I have come to realize that pain cannot easily be avoided. If we avoid it then one has to question whether any real growth has occurred. Viktor E. Frankl said, ‘Between stimulus and response there is a space. In that space is our power to choose our response. In our response lies our growth and our freedom.’ Being a reactive and headstrong Scorpio could land me in a great deal of hot water. Notice I employed the word could purposefully. Yet when confronted with matters deeply distressing my first reaction was always to withdraw. Into myself, towards music, friends and nature. I use that space and time to clarify my thinking, formulate a strategy of sorts and then only do I act. Never once did I think I was being courageous.  In fact the delay to act instantly is one of my many weaknesses. However, it is not one I experience when on stage and for that I am deeply grateful.

‘Creativity embeds knowledge so that it can become practice. We move what we’re learning from our heads to our hearts through our hands. We are born makers, and creativity is the ultimate act of integration — it is how we fold our experiences into our being…’ Brené Brown.

I write and sing away those niggling feelings I cannot reconcile in my waking life, and once on stage I exhale them all. The audience is moved (for the most part) and I relieved of the bulk of what pains me. I used the word ‘bulk’ intentionally. Real healing does not take place in a vacuum.

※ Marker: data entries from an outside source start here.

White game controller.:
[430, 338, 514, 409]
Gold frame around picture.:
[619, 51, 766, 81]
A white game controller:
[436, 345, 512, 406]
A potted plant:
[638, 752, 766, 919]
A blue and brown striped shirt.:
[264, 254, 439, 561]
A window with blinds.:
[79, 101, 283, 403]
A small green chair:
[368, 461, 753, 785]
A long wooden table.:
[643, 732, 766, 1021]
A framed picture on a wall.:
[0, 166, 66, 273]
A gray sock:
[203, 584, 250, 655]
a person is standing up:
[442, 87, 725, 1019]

“There is no love of life without despair of life,” wrote Albert Camus. Balance, it always comes down to maintaining some kind of balance. More than balance, knowing that I am able to make better choices is what gives me greater hope. All that is needed is greater resourcefulness on my part and a great amount of patience.

‘Change is rarely straightforward… Sometimes it’s as complex as chaos theory and as slow as evolution.’ Rebecca Solnit

This is what I have learnt about myself through every crisis and bit of music I pen – I act when I am good and damn ready; even though I am scared and filled with doubt. Only when I am good and damn ready. If I am intent on making changes in my life  and career – only when I am good and bladdy ready. Everything else can and will wait.